Die Frage, ob der Bachelor nur als „Abschluss zweiter Klasse“ gelte und damit Studenten den Weg zu einem guten Job verbaue, beantwortet Stockhammer damit, dass spätestens ein schlechter Bachelor-Abschluss, der nicht zum Master qualifiziert, bezeuge, dass das gewählte Fach für den Studenten nicht unbedingt das richtige sei. Und hier liegt wohl auch einer der Vorteile des neuen Systems: Studenten bekommen viel früher die Möglichkeit, sich neu zu orientieren oder statt der Theorie die Praxis für sich zu entdecken – aber mit qualifizierendem Abschluss, nicht mit abgebrochenem Studium.
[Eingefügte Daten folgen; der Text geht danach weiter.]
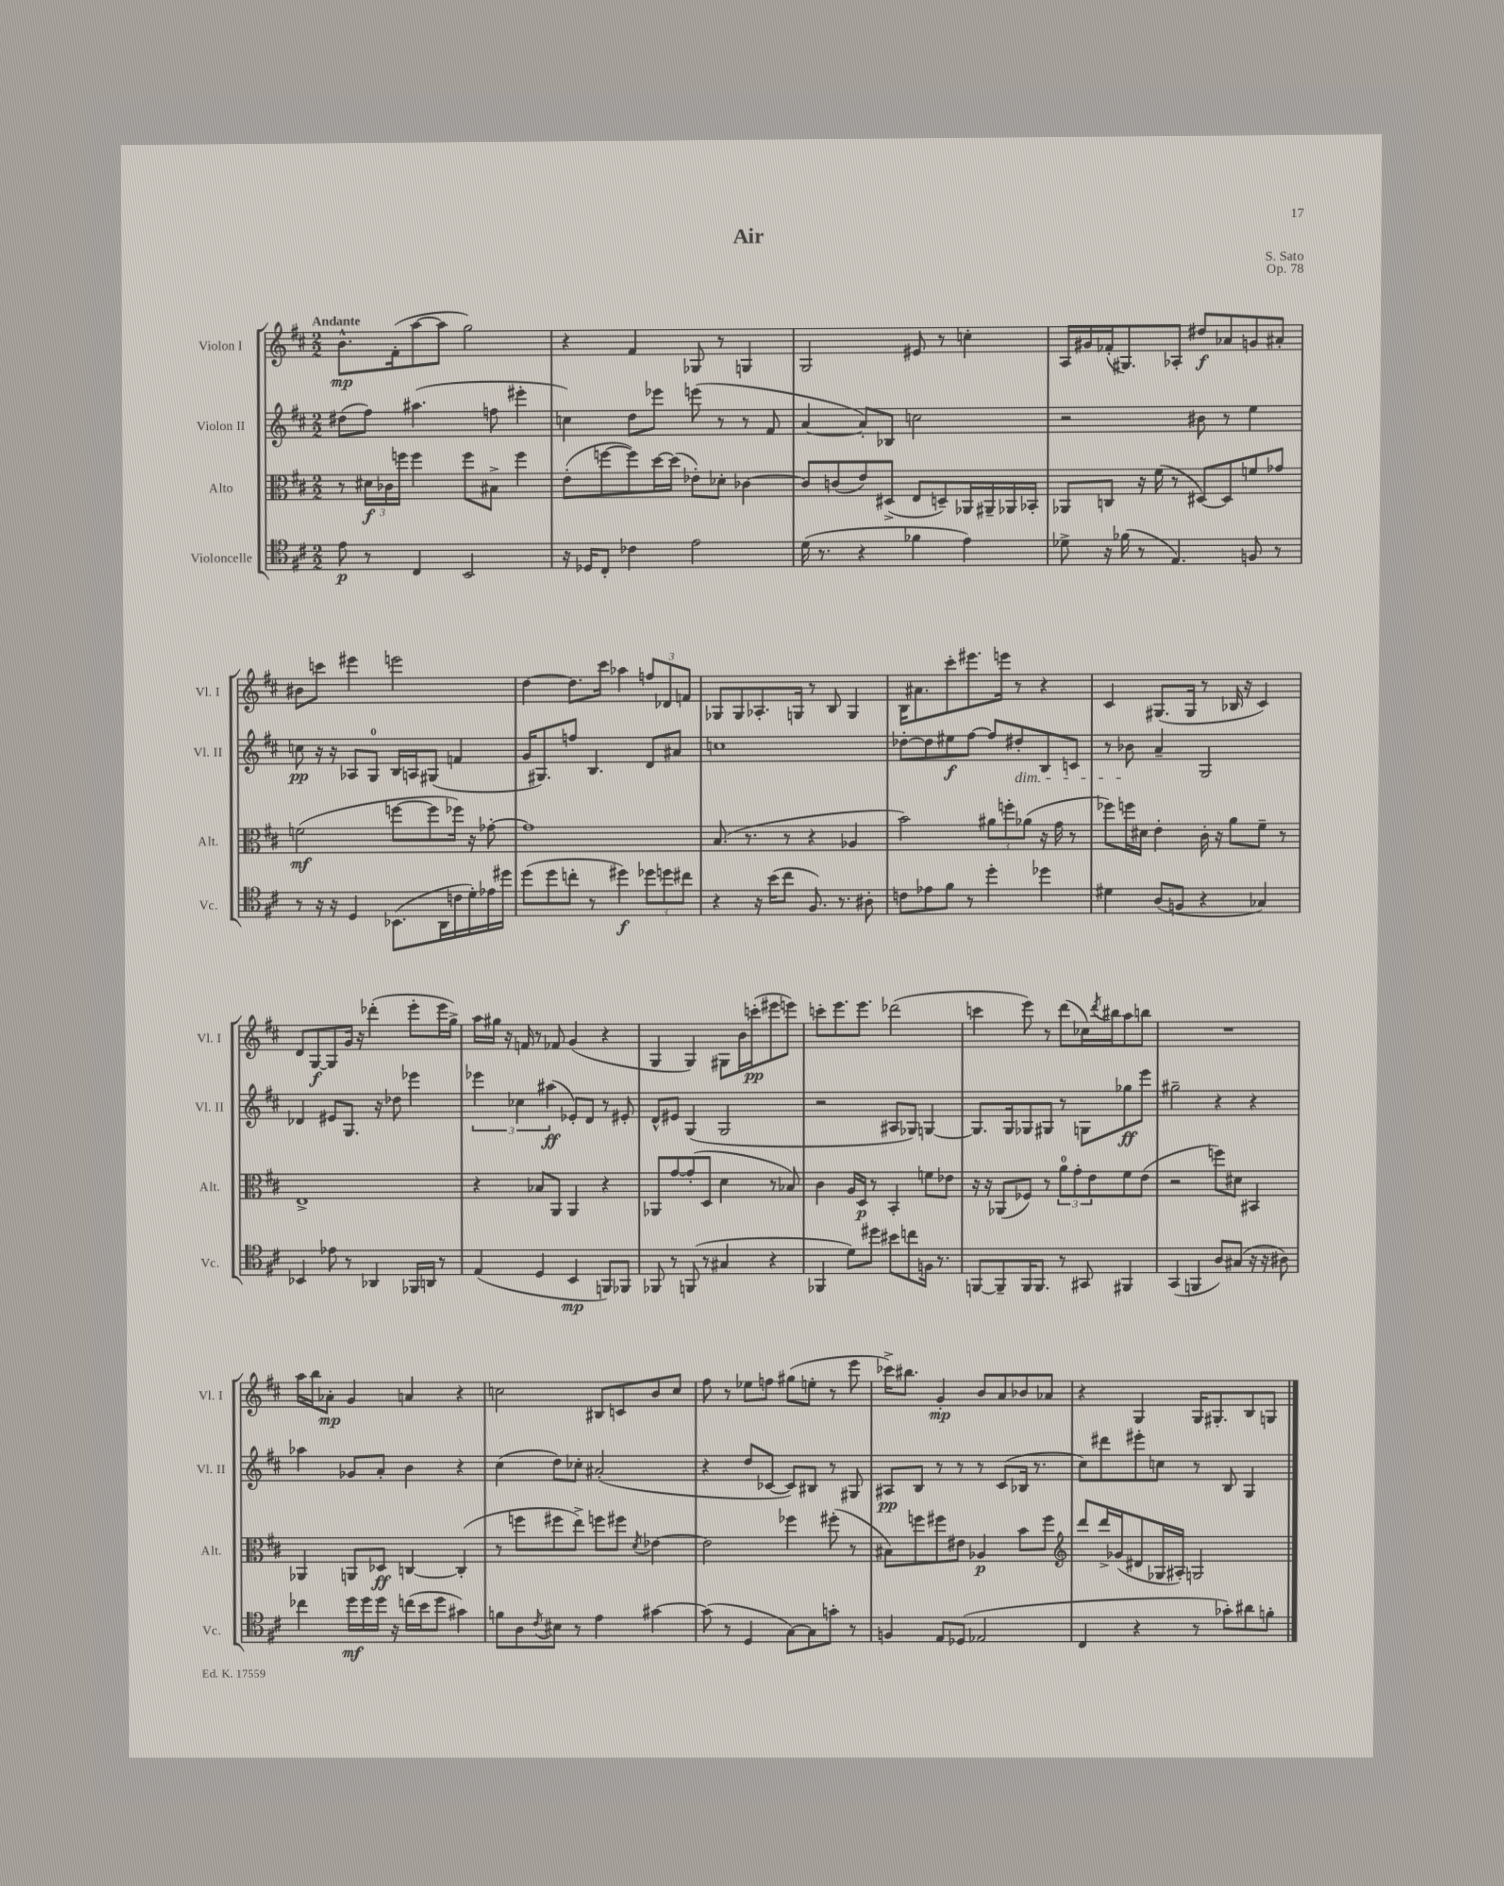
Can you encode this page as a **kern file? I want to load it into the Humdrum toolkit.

Leider nur am Rande kam der Gedanke auf, worum es beim Studium überhaupt geht: Geht es wirklich um die Struktur und den Abschluss? Oder ist ein Studium nicht vielmehr eine Möglichkeit, uns unabhängig von Strukturen und Anforderungen des Marktes zu bilden – sowohl fachlich als auch persönlich? Wie Prof. Dillenmuth treffend sagt: „Freiheit entsteht auch im Kopf.“ Vielleicht wäre es dementsprechend für uns Studenten sinnvoll, einmal über unsere eigene Geisteshaltung nachzudenken, bevor wir äußere Umstände für unsere Misere verantwortlich machen: Wir beklagen uns darüber, dass unser Studium immer marktabhängiger gestaltet wird, aber sind wir es nicht selbst, die wir heute unser Studium nicht mehr ausschließlich nach dem Kriterium Interesse, sondern auch danach auswählen, welche Kombination von Fächern und/oder Kursen uns die besten Chancen auf dem Arbeitsmarkt bietet?
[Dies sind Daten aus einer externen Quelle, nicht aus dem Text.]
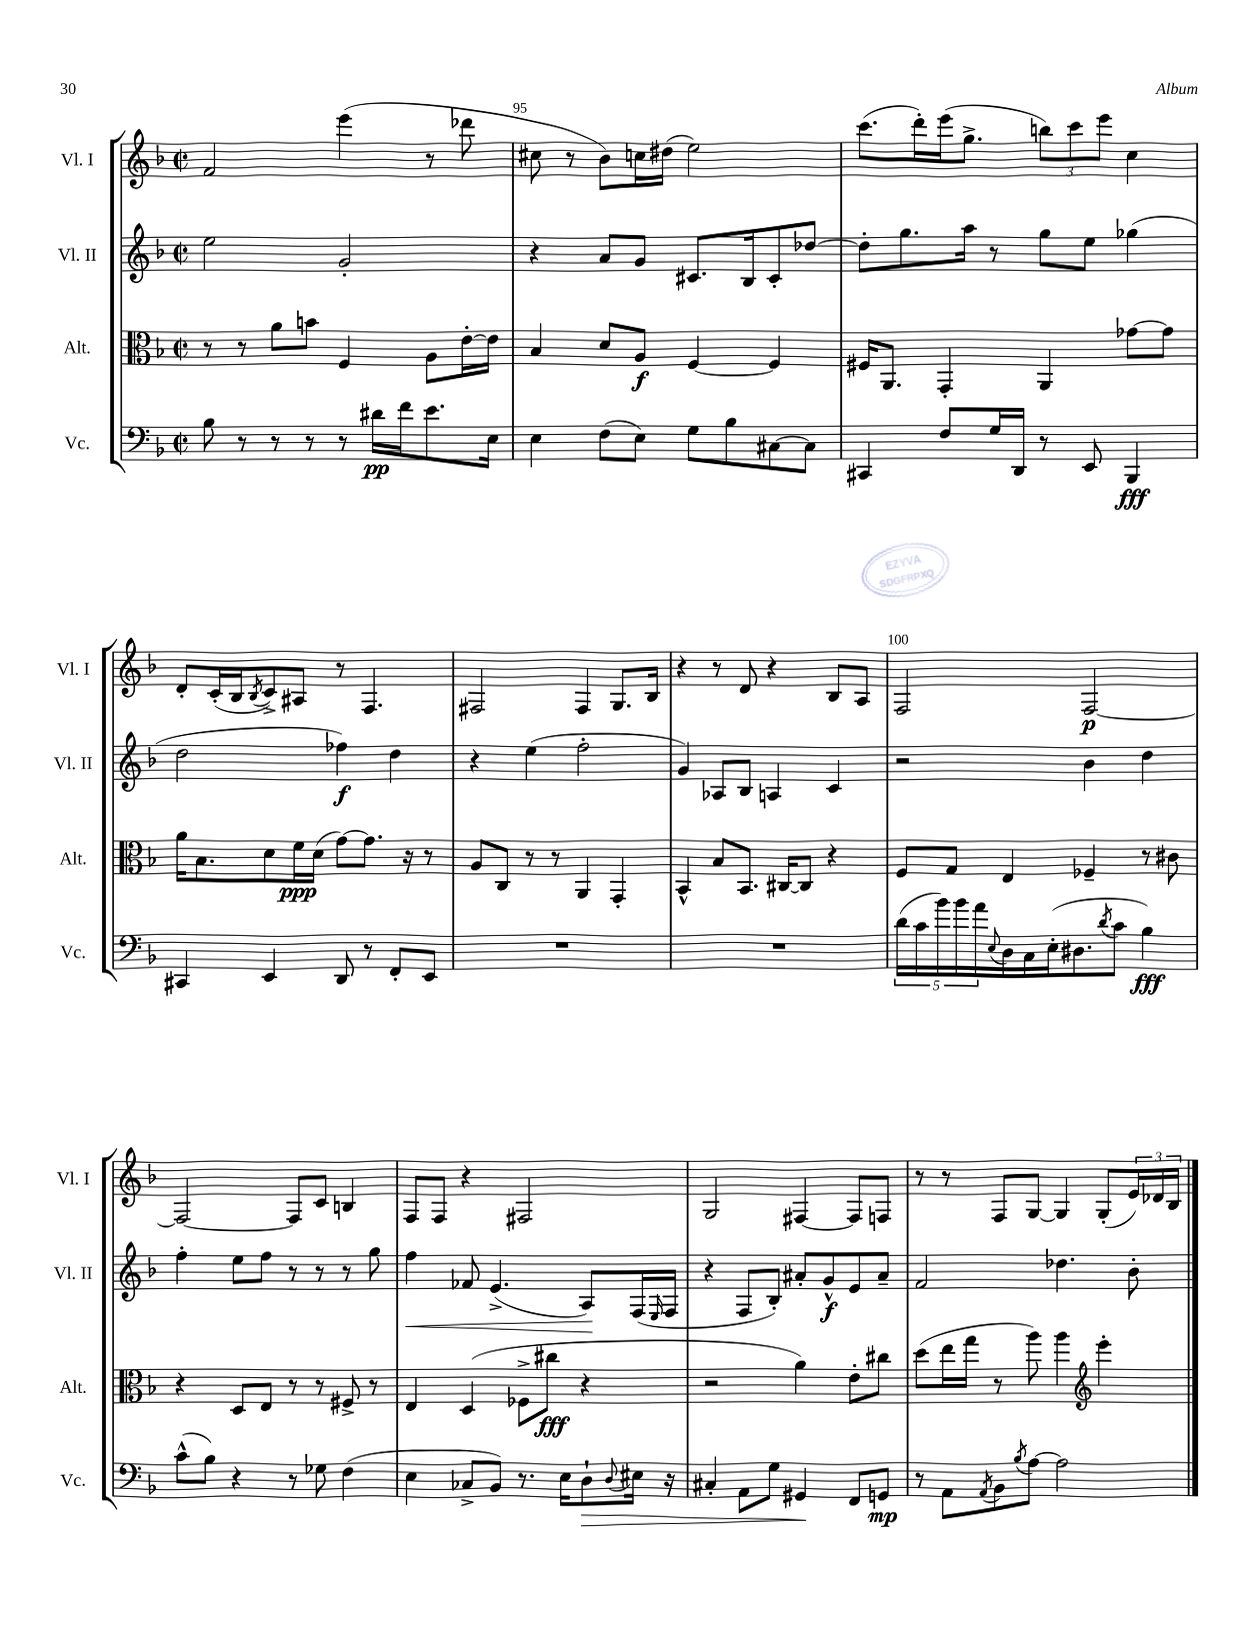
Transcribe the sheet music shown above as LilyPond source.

Im Endeffekt ist man sich wohl einig: Der angefangene Bolognaprozess kann nicht mehr aufgehalten werden. Er kann lediglich eingefroren, verändert oder sinnvoller gestaltet werden, aber das sollte nicht allein der Politik überlassen werden! Hochschulen wie Studenten müssen, sofern man etwas verbessern will, mit eingebunden werden, um einen Konsens zu finden. Und dies darf nicht an Bürokratie oder fehlender Gesprächsbereitschaft scheitern.